If you‘ve tried everything at home and your lower back pain persists, it‘s worth seeking some tailored advice, specific to your pain, from specialists with proven success:

  • Chiropractic
  • Acupuncture
  • Massage
  • Myofascial therapy
  • Osteopathy
  • Physical Therapy
  • Hydrotherapy
  • McKenzie method
  • Gokhale method
  • Egoscue method

What’s important is that every day you pay attention to how you sit, stand, and what you eat. You create good habits that’ll serve you. A strong pain-free back will be your reward in the future.

When to See a Doctor?


Most back pain resolves itself within a few weeks without treatment. However, if your back pain is constant or intense, especially at night or when lying down, or if it is accompanied by weakness, numbness, or tingling in one or both legs, or with unintended weight loss, swelling, or redness on the back, you should schedule an office visit with your health care provider.

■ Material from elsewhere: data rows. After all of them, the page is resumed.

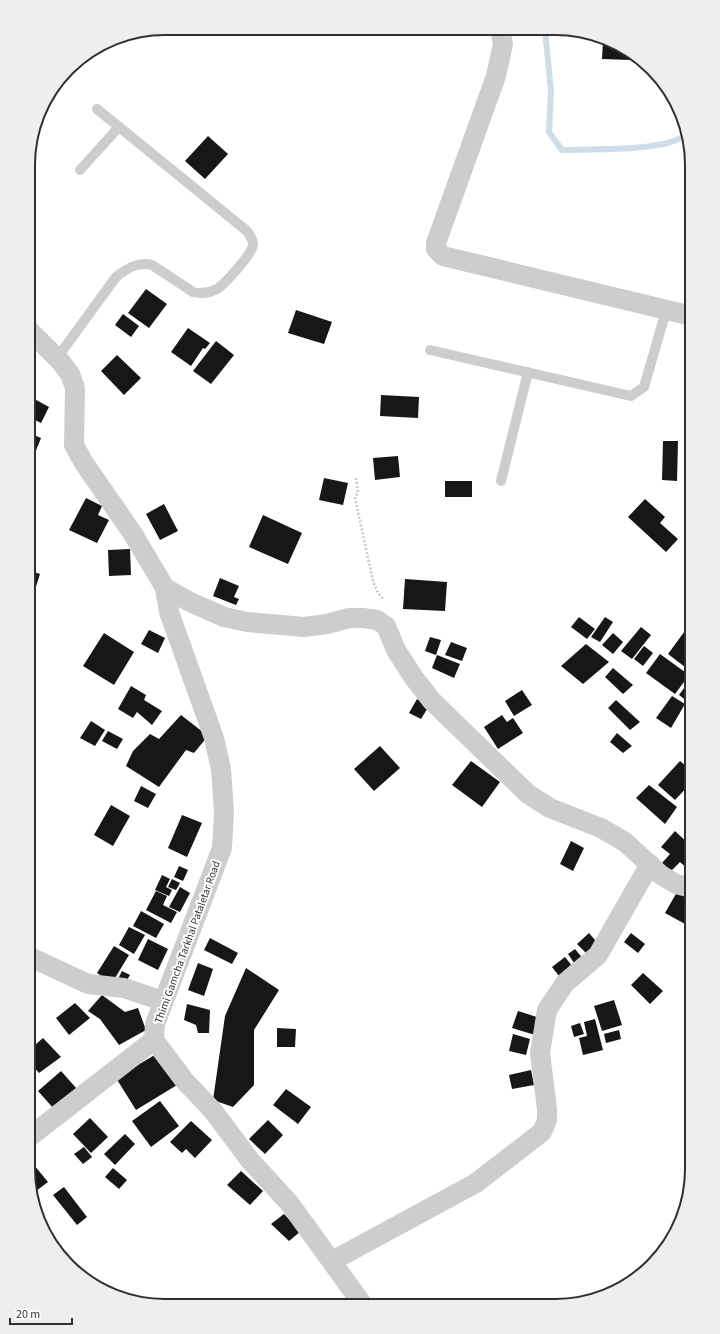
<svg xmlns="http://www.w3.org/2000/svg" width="720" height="1334" font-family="'Source Sans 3',sans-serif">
	<rect width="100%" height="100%" fill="#fff"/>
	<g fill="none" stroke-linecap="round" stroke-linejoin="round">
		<!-- stream -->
		<path stroke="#cedde9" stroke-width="6" d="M545 30 551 91 549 132 562 150C590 149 667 152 687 134"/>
	</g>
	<!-- building -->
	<g fill="#171717">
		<polygon points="603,41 630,54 630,60 602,59"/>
		<polygon points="208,136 228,154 205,179 185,161"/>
		<polygon points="146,289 167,304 149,328 128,313"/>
		<polygon points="296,310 332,322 324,344 288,333"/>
		<polygon points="123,314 139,326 131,337 115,325"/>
		<polygon points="188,328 210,343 205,349 203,348 191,366 171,352"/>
		<polygon points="216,341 234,355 211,384 193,371"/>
		<polygon points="117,355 141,378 124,395 101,371"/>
		<polygon points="381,395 419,397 418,418 380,416"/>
		<polygon points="29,396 49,407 41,423 29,417"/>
		<polygon points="29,433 41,438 29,468"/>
		<polygon points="663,441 678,441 677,481 662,480"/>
		<polygon points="398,456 400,477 375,480 373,458"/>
		<polygon points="324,478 348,483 343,505 319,500"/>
		<rect x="445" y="481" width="27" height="16"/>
		<polygon points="86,498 102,506 98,515 109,520 97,543 69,530"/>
		<polygon points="645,499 665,517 660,523 678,539 666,552 628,517"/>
		<polygon points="164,504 178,531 160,540 146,514"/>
		<polygon points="263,515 302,533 288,564 249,547"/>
		<polygon points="130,549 131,575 109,576 108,550"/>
		<polygon points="29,570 40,574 32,599 29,598"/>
		<polygon points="220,578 239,586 234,597 239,599 236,605 213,596"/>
		<polygon points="405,579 447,582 445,611 403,609"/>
		<polygon points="579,617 595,629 587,639 571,627"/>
		<polygon points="605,617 613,622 600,642 591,637"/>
		<polygon points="690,624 692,625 692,658 685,667 668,654"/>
		<polygon points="641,627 651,635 632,659 621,651"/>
		<polygon points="149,630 165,638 158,653 141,644"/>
		<polygon points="104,633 134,652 114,685 83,666"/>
		<polygon points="613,633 623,642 613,654 602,645"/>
		<polygon points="430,637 441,640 436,655 425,651"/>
		<polygon points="451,642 467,648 462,661 445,655"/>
		<polygon points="586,644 609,662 583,684 561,666"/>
		<polygon points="644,646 653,653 643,666 634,659"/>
		<polygon points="660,654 689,675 675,694 646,673"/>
		<polygon points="437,655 460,664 454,678 432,668"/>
		<polygon points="613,668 633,685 623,694 605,677"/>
		<polygon points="692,677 692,705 679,695"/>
		<polygon points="131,686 146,695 144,700 162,711 152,725 137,712 133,718 118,709"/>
		<polygon points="522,690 532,705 514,716 505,701"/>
		<polygon points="672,696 685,704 671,728 656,718"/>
		<polygon points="417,699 429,706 421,719 409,713"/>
		<polygon points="616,700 640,722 630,730 608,708"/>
		<polygon points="181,715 208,736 194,753 186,750 159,787 126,766 133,751 150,734 159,739"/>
		<polygon points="502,715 507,722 513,718 523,733 498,749 484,727"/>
		<polygon points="91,721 105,730 95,746 80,738"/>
		<polygon points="108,731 123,739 117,749 102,741"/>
		<polygon points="617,733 632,746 623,753 610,742"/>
		<polygon points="380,746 400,768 374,791 354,769"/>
		<polygon points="471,761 500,782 482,807 452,785"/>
		<polygon points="680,761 692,771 692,782 675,800 658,785"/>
		<polygon points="649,785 677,807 665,824 636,798"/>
		<polygon points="141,786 156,794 148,808 134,801"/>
		<polygon points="111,805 130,816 113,846 94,835"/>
		<polygon points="182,815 202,823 187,857 168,848"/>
		<polygon points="675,831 692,847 692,873 680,862 671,871 662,863 670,854 661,847"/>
		<polygon points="571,841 584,848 573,871 560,864"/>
		<polygon points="179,866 188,870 183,881 174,877"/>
		<polygon points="162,875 170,879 166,887 172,890 169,896 155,890"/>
		<polygon points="172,879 180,883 176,890 168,887"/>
		<polygon points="180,887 190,893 180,912 169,907"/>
		<polygon points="156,891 167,896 163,905 177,912 171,923 146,910"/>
		<polygon points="677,892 692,899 692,910 685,924 665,913"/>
		<polygon points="141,911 164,924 156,938 133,926"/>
		<polygon points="129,927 145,935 134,954 119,945"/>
		<polygon points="589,933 601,947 590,957 577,944"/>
		<polygon points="631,933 645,944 638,953 624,942"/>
		<polygon points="210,938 238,953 232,964 204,950"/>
		<polygon points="148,939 168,949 158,970 138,960"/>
		<polygon points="114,946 129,955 112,983 97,973"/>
		<polygon points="575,949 584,960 576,966 568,954"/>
		<polygon points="565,957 573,967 559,976 552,967"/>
		<polygon points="198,963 213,969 204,996 188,990"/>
		<polygon points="246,968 279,990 254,1030 254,1085 233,1107 213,1100 225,1016"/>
		<polygon points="122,971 130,975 123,987 116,983"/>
		<polygon points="643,973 663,991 650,1004 631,985"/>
		<polygon points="102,995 125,1012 138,1008 146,1030 119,1045 100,1019 88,1011"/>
		<polygon points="614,1000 622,1025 602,1031 594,1006"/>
		<polygon points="75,1003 90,1018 69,1035 56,1018"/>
		<polygon points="187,1004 210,1010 209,1033 198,1033 196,1025 184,1020"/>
		<polygon points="518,1011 540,1018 535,1035 512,1028"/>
		<polygon points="595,1019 603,1050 583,1055 579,1038 587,1036 584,1022"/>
		<polygon points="580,1023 584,1034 574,1037 571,1026"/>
		<polygon points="277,1028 296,1029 295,1047 277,1047"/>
		<polygon points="619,1030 621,1039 606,1043 604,1034"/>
		<polygon points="513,1034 530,1039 526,1055 509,1051"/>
		<polygon points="43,1038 61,1057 39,1073 28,1060 28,1051"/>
		<polygon points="158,1053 177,1085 136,1110 116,1078"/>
		<polygon points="531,1070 534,1085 512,1089 509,1075"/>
		<polygon points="61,1071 77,1089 54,1109 38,1091"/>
		<polygon points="286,1089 311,1107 298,1124 273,1105"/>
		<polygon points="160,1101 179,1126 151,1147 132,1121"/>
		<polygon points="90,1118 108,1137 91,1153 73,1134"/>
		<polygon points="268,1120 283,1135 265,1154 249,1139"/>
		<polygon points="191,1121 212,1140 195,1158 186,1149 182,1153 170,1142"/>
		<polygon points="125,1134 135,1144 115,1165 104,1154"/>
		<polygon points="84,1147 92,1157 83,1164 74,1154"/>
		<polygon points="34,1165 48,1182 32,1194 28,1169"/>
		<polygon points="113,1168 127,1180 119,1189 105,1177"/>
		<polygon points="241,1171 263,1191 250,1205 227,1185"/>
		<polygon points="64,1187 87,1217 77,1225 53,1195"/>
		<polygon points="284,1214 301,1231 289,1241 271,1224"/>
	</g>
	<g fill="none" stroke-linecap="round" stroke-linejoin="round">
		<!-- path -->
		<polyline stroke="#c7c7c7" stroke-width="2.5" stroke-dasharray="2 2" stroke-linecap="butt" points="356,478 358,492 355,498 373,581 378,593 384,600"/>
		<!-- service -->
		<g stroke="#cdcdcd" stroke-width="10">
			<polyline points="80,170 119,127"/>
			<polyline points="430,350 631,396 644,387 666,311"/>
			<path d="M57 358 116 277C126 269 138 261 152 265L193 292C201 294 209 293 217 289 225 284 252 254 253 245 253 239 250 235 247 231L97 109"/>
			<polyline points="501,481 528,372"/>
		</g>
		<!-- minor -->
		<g stroke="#cdcdcd" stroke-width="20">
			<polyline points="500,30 503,44 496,76 436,243 436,249 443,256 692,316"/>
			<polyline points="29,330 61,362 70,374 75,388 74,445 84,463 133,534 165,588 190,602 224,617 247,622 304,627 327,624 349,618 363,618 377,620 386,626 396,650 414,678 432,701 528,794 550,808 601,828 625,842 661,875 676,884 692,888"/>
			<polyline points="165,588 169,612 214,738 221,769 224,812 222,848 155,1024 154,1040 184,1080 214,1112 249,1159 290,1204 363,1305"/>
			<polyline points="28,956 88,984 124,988 163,1001"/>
			<polyline points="28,1138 154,1040"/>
			<polyline points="332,1261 476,1183 542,1132 547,1120 547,1109 540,1053 547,1010 565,983 598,955 650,864"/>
		</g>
	</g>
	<g text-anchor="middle" stroke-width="4" stroke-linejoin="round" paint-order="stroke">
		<!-- street labels -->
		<g font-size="11" fill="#303030" stroke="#fff">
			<text transform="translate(187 942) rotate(-70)" y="4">Thimi Gamcha Tarkhal Pataletar Road</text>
		</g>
	</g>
	<!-- crop -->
	<path d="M0 0H720V1334H0ZM165 35H555A130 130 0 0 1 685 165V1169A130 130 0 0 1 555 1299H165A130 130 0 0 1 35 1169V165A130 130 0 0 1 165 35Z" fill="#eee" fill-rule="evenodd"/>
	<path fill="none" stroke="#303030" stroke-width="2" d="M165 35H555A130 130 0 0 1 685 165V1169A130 130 0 0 1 555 1299H165A130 130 0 0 1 35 1169V165A130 130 0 0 1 165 35Z"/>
	<!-- scale -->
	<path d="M10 1318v6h62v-6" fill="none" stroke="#303030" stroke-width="2"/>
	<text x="16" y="1318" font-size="12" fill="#303030" stroke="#ffffff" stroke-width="3" paint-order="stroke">20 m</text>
</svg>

Be sure to see a medical doctor if you have any of these symptoms, along with lower back pain, as extra care may be needed.

  • Fever
  • Chest pain
  • Numbness in the legs, buttocks, or groin area
  • Difficulty passing urine
  • Loss of bladder or bowel control
  • Unexpected weight loss

Additionally, emergency medical care is necessary if your back pain results from a trauma such as a car crash, bad fall, or sports injury, or if it is accompanied by a fever, or new bowel or bladder control problems.

If there is no opportunity to visit the doctor, use telehealth services. Of course, your physiotherapist won’t be able to touch your back, but at least they will give some advice to help you relieve the pain or prescribe the necessary medication.